Activity => Translate this sentence from the review of "Mixed by Erry" into Spanish: "'Mixed' is the story of three young brothers from Naples who built the second largest record distributor in Italy during the '80s, surfing the musical curve between New Wave and the New Romantics."

Page excerpt =>
__________________________________________________

Netflixable? Italian kids master music piracy — “Mixed by Erry”

When you watch “Mixed by Erry” — it’s adorable, so you should — don’t opt for the English dubbed option on Netflix. Take it in via its native tongue — Neopolitan Italian.

Few movies make it clearer that Italian is the language — hand gestures included — of negotiation, bargaining, hustling, of irritation, panic and pathos. You’re cheating yourself of some of the fun by dodging the subtitles that come with this most musical of the Romance languages.

“Mixed” is the story of three young brothers from Naples who built the second largest record distributor in Italy during the ’80s, surfing the musical curve between New Wave and the New Romantics. And we’re halfway through the story of their unlikely rise to fame and riches before someone uses the word we now know is shorthand for the theft of intellectual property like books, movies, programs and music — “Pirati!”

That’s right, the Frattasio Brothers, the pride of rough and tumble Forcello, the “fell off a truck” district of Naples, were the kings of music piracy during the Golden Age of the Cassette.

__________________________________________________

Entries shown =>
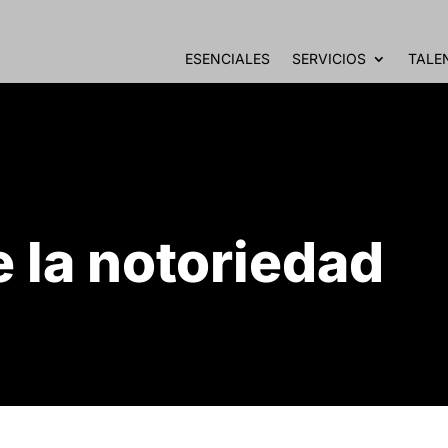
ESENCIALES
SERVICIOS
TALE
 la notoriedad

__________________________________________________

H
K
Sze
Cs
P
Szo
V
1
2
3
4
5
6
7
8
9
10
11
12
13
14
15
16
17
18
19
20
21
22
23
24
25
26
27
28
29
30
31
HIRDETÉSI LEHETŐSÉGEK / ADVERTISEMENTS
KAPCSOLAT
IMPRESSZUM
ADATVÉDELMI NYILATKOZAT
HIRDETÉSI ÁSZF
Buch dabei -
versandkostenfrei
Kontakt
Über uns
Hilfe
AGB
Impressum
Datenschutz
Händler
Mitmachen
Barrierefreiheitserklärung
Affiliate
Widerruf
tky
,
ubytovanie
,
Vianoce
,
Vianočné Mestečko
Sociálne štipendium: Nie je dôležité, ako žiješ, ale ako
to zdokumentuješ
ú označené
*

__________________________________________________

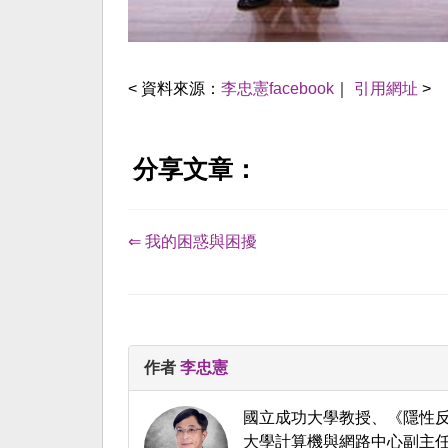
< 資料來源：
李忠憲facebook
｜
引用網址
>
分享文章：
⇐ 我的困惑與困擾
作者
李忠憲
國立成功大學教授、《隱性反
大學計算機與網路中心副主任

__________________________________________________

Solution to the problem => «Mixed» es la historia de tres hermanos jóvenes de Nápoles que construyeron la segunda distribuidora de discos más grande de Italia durante los años 80, surfeando la curva musical entre la New Wave y los New Romantics.